## Action item
For every line below, output the text exactly and leave out images.

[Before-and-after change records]
══════════════════════════════
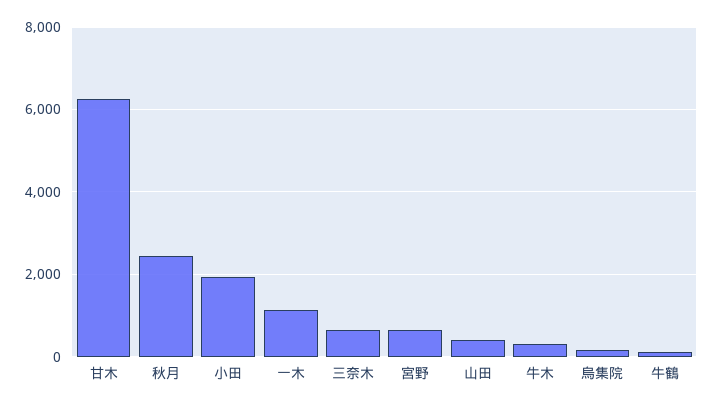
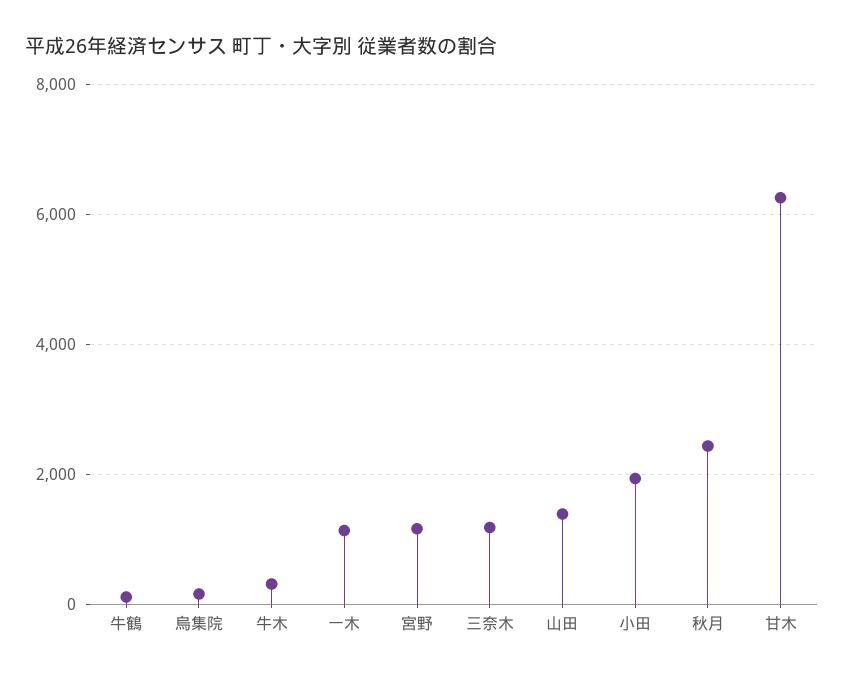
  {
    "甘木": 6200,
    "秋月": 2400,
    "小田": 2000,
    "一木": 1200,
-   "三奈木": 600,
+   "三奈木": 1200,
-   "宮野": 600,
+   "宮野": 1200,
-   "山田": 400,
+   "山田": 1400,
    "牛木": 400,
    "烏集院": 200,
    "牛鶴": 200
  }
══════════════════════════════
## Answer below
  {
    "甘木": 6200,
    "秋月": 2400,
    "小田": 2000,
    "一木": 1200,
-   "三奈木": 600,
+   "三奈木": 1200,
-   "宮野": 600,
+   "宮野": 1200,
-   "山田": 400,
+   "山田": 1400,
    "牛木": 400,
    "烏集院": 200,
    "牛鶴": 200
  }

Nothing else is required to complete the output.